***** Given passage

Bhagavad Gita - Featured Image - Picture of a whip representing Krishna's weapon in the war

In this series of posts, I am reconstructing the Mahabharata as a sequence of episodes. This will provide a quick and easy way for someone new to the story to become acquainted with it.

(For the previous post in this series, see Episode 38: Amba and Shikhandi. To access the full repository of Mahabharata episodes, see: 60 Mahabharata Episodes that Tell You the Whole Story.)

In this post, we will cover the fundamental aspects of the Bhagavad Gita. Please note that a complete list of all possible interpretations of this text is beyond the scope of this blog. There is plenty of material out there for the interested reader.

We will concern ourselves here only with the main points that Krishna makes.

Arjuna gets Disheartened

As the war is about to begin, Arjuna says to Krishna, ‘O Madhava, take me to the centre of the battlefield so that I may station myself between these two great armies, and look into the faces of those people I am destined to fight.’

Krishna does so, and points out the great Kaurava heroes that have turned out in their resplendent chariots. Arjuna suddenly finds that his limbs have become heavy. His mouth runs dry. The Gandiva threatens to slip from his grasp.

‘My mind seems to wander, Krishna,’ he says. ‘My skin burns. I am unable to stand any longer. I do not desire victory, O Madhusudana. I do not desire sovereignty or pleasures.

‘Even if we are to win the entire earth for ourselves, of what use would it be if we are to stamp on the heads of our kinsmen? Even if we regard these men as our foes, I have no doubt that sin will overtake us if we kill them.

‘Alas, how has greed overcome us this way, that in the hope of winning the world, we are prepared to slay our own family members and pave our own paths toward hellfire?’

Saying so, Arjuna casts aside his bow and arrows to sit down in his chariot, his mind troubled with grief.

This sets the stage for perhaps the most popular dialogue in Hinduism where Krishna advises Arjuna on life and how to derive meaning within it.

The gist of this conversation has later come to be collected in its own book-form and given the name, The Bhagavad Gita.

**********
***** Data section

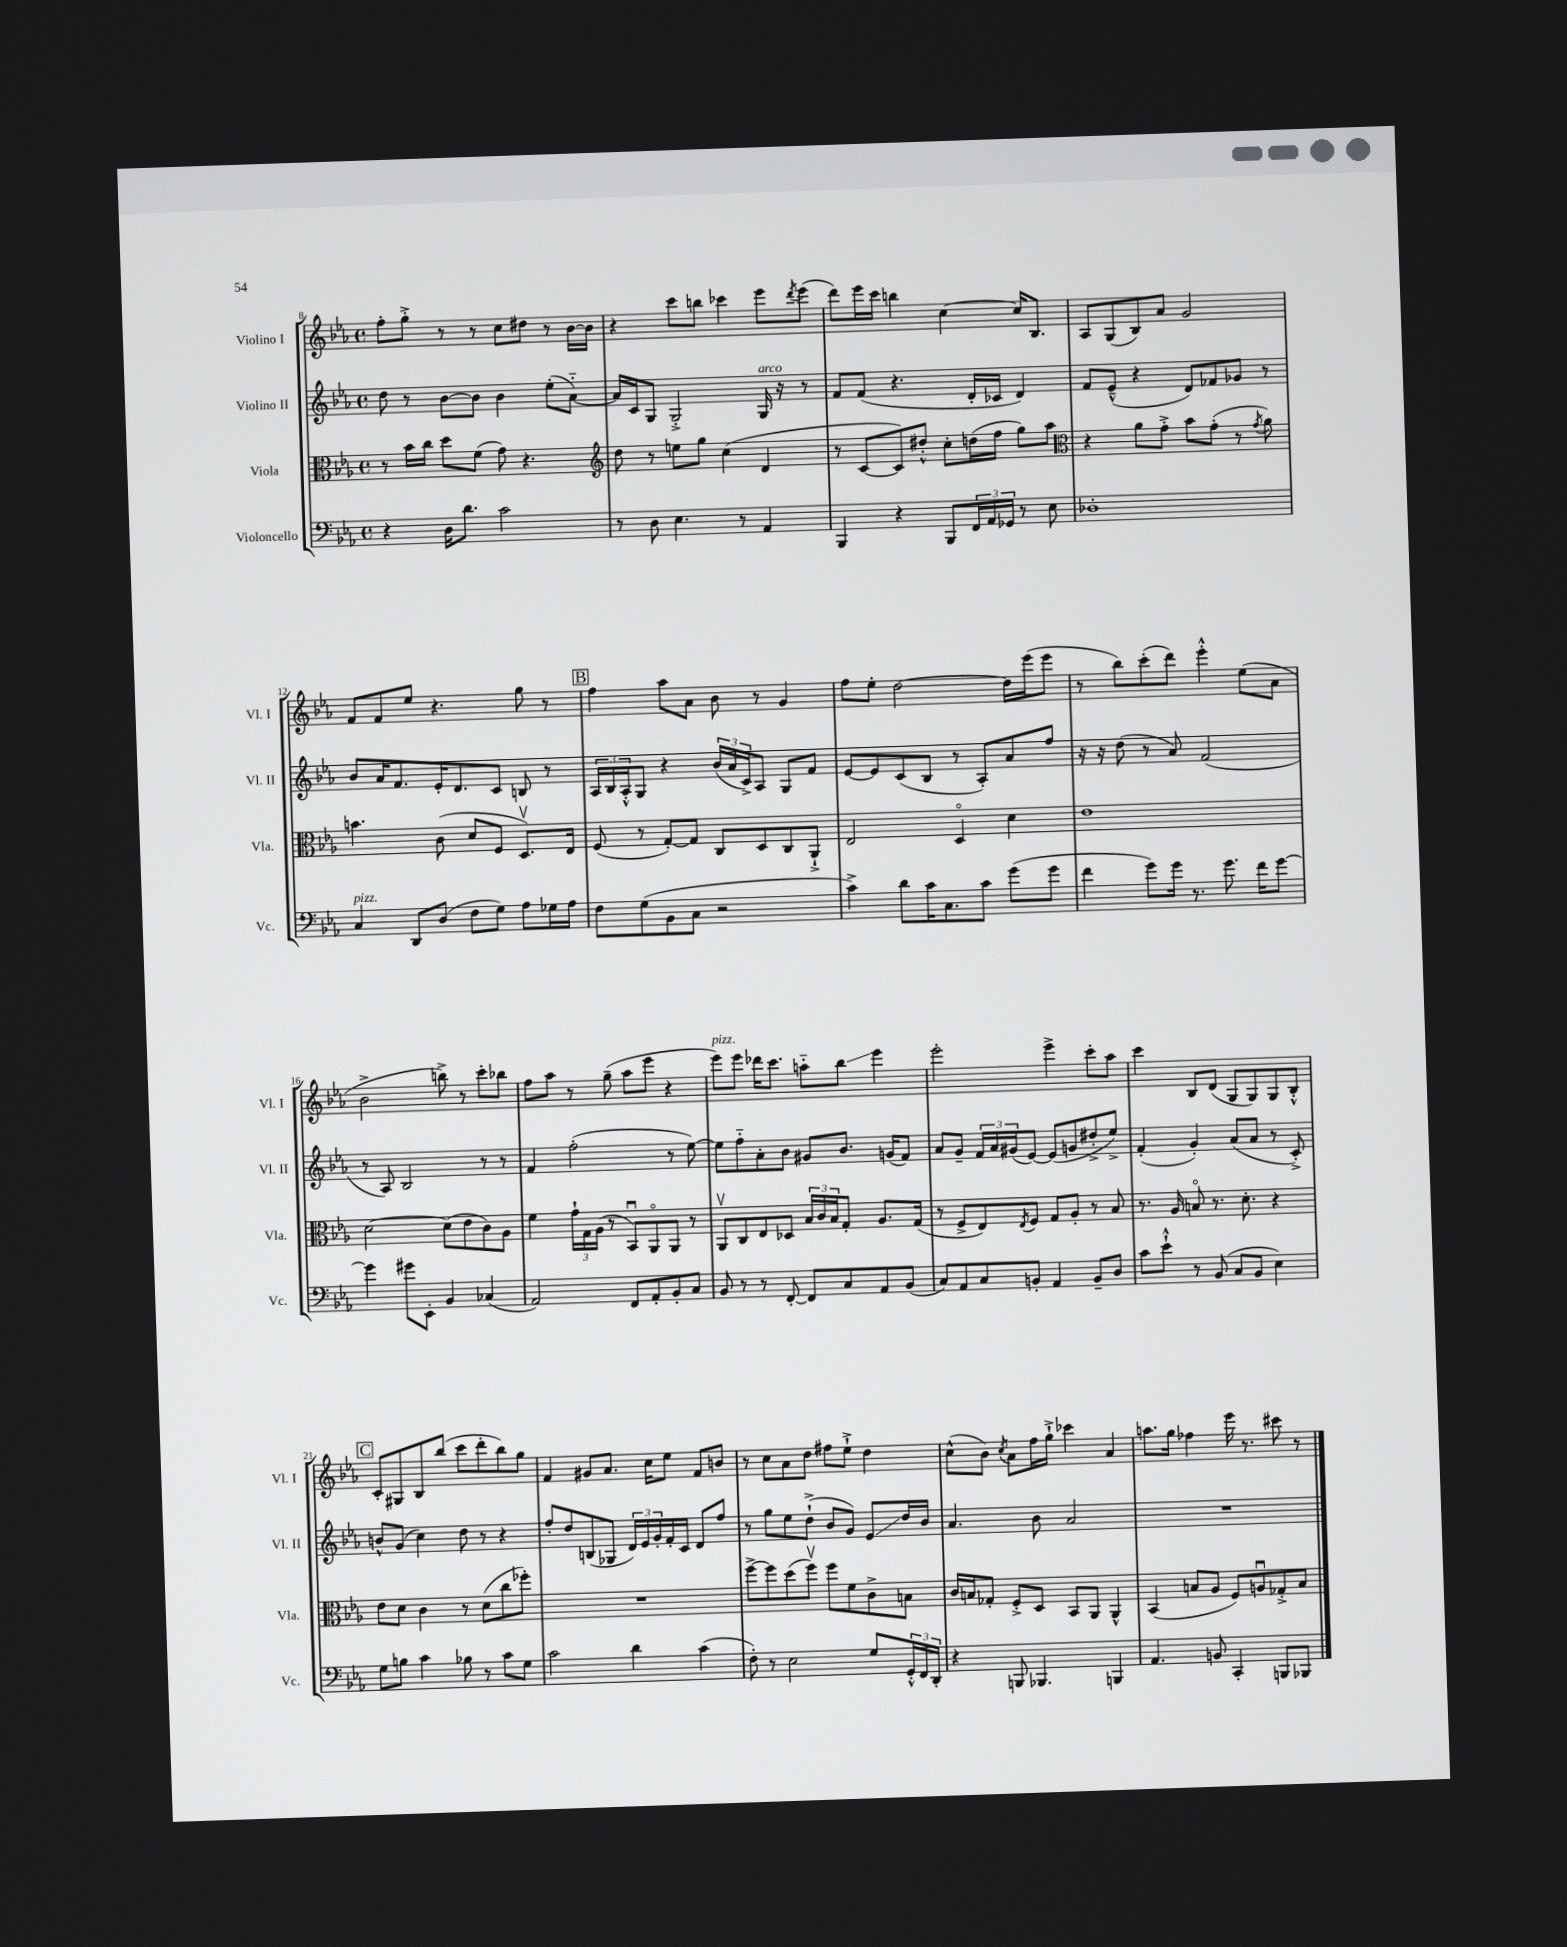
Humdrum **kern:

**kern	**kern	**kern	**kern
*staff4	*staff3	*staff2	*staff1
*clefF4	*clefC3	*clefG2	*clefG2
*k[b-e-a-]	*k[b-e-a-]	*k[b-e-a-]	*k[b-e-a-]
*M4/4	*M4/4	*M4/4	*M4/4
*met(c)	*met(c)	*met(c)	*met(c)
4r	8r	8dd	8ff'
.	16b-	8r	8gg'^
.	16cc	.	.
16D	8dd	[8b-	8r
8.d	.	.	.
.	(8f	8b-]	8r
2c	8g)	4b-	8cc
.	4.r	.	8dd#
.	.	(8ee-'	8r
.	.	[8a-'~)	[16b-
.	.	.	16b-]
=	=	=	=
*	*clefG2	*	*
8r	8dd	16a-]	4r
.	.	16c	.
8D	8r	8G	.
4.E-	8ee	2G'^	8ccc
.	8gg	.	8bb
.	(4cc	.	4ccc-
8r	.	.	.
4AA-	4d	16G	8eee-
.	.	16r	.
.	.	.	8qddd
.	.	8r	(8eee-
=	=	=	=
4BBB-	8r	8f	8ddd)
.	[8c	(8f	16eee-
.	.	.	16ccc
4r	8c])	4.r	4bb
.	8dd#'^^	.	.
8BBB-	8cc'	.	[4cc
24FF	(16dd	16d'	.
24AA-	.	.	.
.	16ff	16c-	.
24GG-	.	.	.
8r	8gg)	4d)	16cc]
.	.	.	8.B-
8E-	8aa-	.	.
=	=	=	=
*	*clefC3	*	*
1D-'	4r	8f	8A-
.	.	(8e-~^^	(8G
.	8a-	4r	8B-)
.	8g'^	.	8a-
.	8b-	8d)	2g
.	(8g'	8f-	.
.	8r	8g-	.
.	8qg	.	.
.	8a-)	8r	.
=	=	=	=
4C	4.b	8b-	8f
.	.	16a-	8f
.	.	8.f	.
8DD	.	.	8ee-
(8D	(8c	16e-'	4.r
.	.	8.d	.
8F	8d	.	.
8G)	8F	8c	.
8A-	8.Dv)	8B	8gg
16G-	.	8r	8r
16A-	16E-	.	.
=	=	=	=
8F	(8F	24A-	4ff
.	.	24B-	.
.	.	24A-'^^	.
(8G	8r	8G	.
8BB-	[8G')	4r	8aa-
8C	8G]	.	8a-
2r	8C	(24b-	8b-
.	.	24a-	.
.	.	24c^)	.
.	8D	8A-	8r
.	8C	8G	4g
.	8AA-`^	8f	.
=	=	=	=
4c^)	2E-	[8e-	8ff
.	.	8e-]	8ee-'
8d	.	(8c	[2dd
16c	.	8B-	.
8.C	.	.	.
.	4Do	8r	.
8c	.	8A-')	.
(8g	4d	8a-	16dd]
.	.	.	(16eee-
8g	.	8ff	8eee-
=	=	=	=
4f	1e-	16r	8r
.	.	16r	.
.	.	(8dd	8bb-)
8g)	.	8r	(8ccc'
16g	.	8a-)	8ddd)
8.r	.	.	.
.	.	(2f	4eee-'^^
8.g	.	.	.
.	.	.	(8ee-
16f	.	.	.
[8g	.	.	8a-
=	=	=	=
4g]	[2d	8r	2b-^
.	.	8A-)	.
8g#	.	2B-	.
8EE-'	.	.	.
4BB-	(8d]	.	8bb^)
.	8e-	.	8r
(4C-	8c)	8r	8ccc'
.	8A-	8r	8bb-
=	=	=	=
2AA-)	4f	4f	8ff
.	.	.	8aa-
.	24g`	(2ff'	8r
.	24G	.	.
.	(24A-	.	.
.	8r	.	(8gg~
8FF	8BB-u)	.	8aa-
8AA-'	8AA-o	.	8eee-
8BB-'	8AA-	8r	4r
8C	8r	[8ee-)	.
=	=	=	=
8BB-	8AA-v	8ee-]	8eee-)
8r	8C	8ff'~	8eee-
8r	8E-	8a-'	16ddd-
.	.	.	8.ccc
[8FF'	8D-	8b-	.
8FF]	24B-	8g#	8aa'~
.	24c	.	.
.	24B-	.	.
8C	8G'	8.b-	8bb-
8AA-	8.A-	.	4eee-
.	.	(16g	.
(8BB-	.	8f)	.
.	(16G	.	.
=	=	=	=
8C)	8r	8a-	2eee-'
8AA-	8F^	8g~	.
8C	8E-)	24f	.
.	.	24a-	.
.	.	(24g#	.
.	8qE-	.	.
8BB'	8F	[8e-)	.
4AA-	8G	(8e-]	4eee-^
.	8A-'	8g	.
8BB~	8r	8dd#'^	8ccc'
8D	8B-	8ee-^)	8aa-
=	=	=	=
8c	8.r	(4f'	4ccc
8e-`^^	.	.	.
.	16A-	.	.
8r	8Bo	4g')	8B-
(8BB-	8.r	.	(8d
8C	.	(8a-	8G
.	8.d'	.	.
8BB-	.	8a-	8G)
4E-)	4r	8r	8G
.	.	8c'^)	8B-'^^
=	=	=	=
8G	8e-	8b^^	8c'
8B	8d	(8g	8G#
4c	4c	4cc)	8B-
.	.	.	(8bb-
8B-	8r	8dd	8ccc
8r	(8d	8r	8ddd'
8c	8cc	4r	8bb-)
8G	8ff-')	.	8gg
=	=	=	=
2c	1r	8ff'	4f
.	.	8dd	.
.	.	(8B	8g#
.	.	8G-	8.a-
4d	.	24d)	.
.	.	24e-	.
.	.	.	16cc
.	.	24g'	.
.	.	16f'	8ee-
.	.	16c	.
(4c	.	8d	8f
.	.	8ff	8b
=	=	=	=
8F')	[8ff^	8r	8r
8r	8ff]	8gg	8cc
2E-	(8dd	8ee-	8a-
.	8ffv)	(8dd`^	8dd
.	8ff	8b-	8ff#
.	8f	8g)	8ee-`^
8G	8c^	8e-	4dd
24GG'^^	8B	16dd	.
24FF	.	.	.
.	.	16b-	.
24DD'	.	.	.
=	=	=	=
4r	16c	4.a-	(8cc^^
.	16B	.	.
.	8G-'	.	8b-)
.	.	.	8qcc
8BBB	8F'^	.	8a-
4.BBB-	8D	8b-	16ff
.	.	.	16gg`^
.	8BB-	2a-	4ccc-
.	8AA-	.	.
4BBB	4AA-^^	.	4a-
=	=	=	=
4.AA-	(4BB-	1r	8.aa
.	.	.	16gg
.	8B	.	4ff-
8BB	8A-	.	.
4CC'	8F)	.	16eee-
.	.	.	8.r
.	8Au	.	.
8BBB	8G-'^	.	8ccc#
8BBB-	8B	.	8r
==	==	==	==
*-	*-	*-	*-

**********

#### Exercise 1:
In the Bhagavad Gita passage, what does Arjuna do with his bow and arrows after voicing his grief?
#### Exercise 2:
List every name by which Arjuna addresses Krishna in the Bhagavad Gita passage.
#### Exercise 3:
Continue the Bhagavad Gita passage from the point where it stops.

#### Exercise answer 1:
He casts them aside and sits down in his chariot.

#### Exercise answer 2:
Madhava, Krishna, Madhusudana

#### Exercise answer 3:
Slaying of Preceptors

Arjuna asks Krishna about the sin of killing one’s own preceptor, which is considered as bad as raising a weapon on one’s parents. How is it that in this particular case Arjuna is being encouraged to perform this heinous act?

Krishna replies, ‘You are mourning those that do not deserve to be mourned, Arjuna. You speak in the tones of a wise man, but the truly wise grieve neither for the dead nor for the living. Death is not the end of life; neither is birth its beginning.

‘The preceptors and kings who stand in front of you today, along with me and you, all belong to the same Brahman that sits atop this earthly plane, watching. The wise understand this.

‘The feelings carried to your mind by your senses are temporary, O Partha. They have a beginning and an end. Do, therefore, endure them. The soul, the imperishable part of everyone who stands here, cannot be slain.

‘Only the bodies go through the cycles of birth and death; the soul will stay indestructible. Those who think of slayers and the slain do not yet know anything, my friend. You do not have the power to destroy that which cannot be; nor to create something that has never been.

‘So arise, Partha! Embrace the duties that your order has placed upon you. Do not shirk the calling of the true Kshatriya, which is to fight in a fair battle. If you win this war, you will have the earth at your feet.

‘If you lose, you will win all the merit due you in heaven. But if you withdraw now, all the kings of Earth will proclaim that you did so out of fear. And the infamy that will seek you is worse than death!’

Pleasure and Pain

Krishna now exhorts Arjuna to rise above dualisms like pain and pleasure, heat and cold, right and wrong, rewards and punishments. Instead, he says, focus on what you perceive as your duty.

‘There is only one state of the mind,’ says Krishna, ‘that of firm devotion to duty. There are many who, in their blind love for speech, promise this or that consequence for this or that action.

‘They do this in the hope of controlling your choices, of influencing the path by which you wish to travel. Do not listen to them, my friend.

‘Perform an action not because you will be rewarded for doing so or punished for not doing so, but because it is part of your duty.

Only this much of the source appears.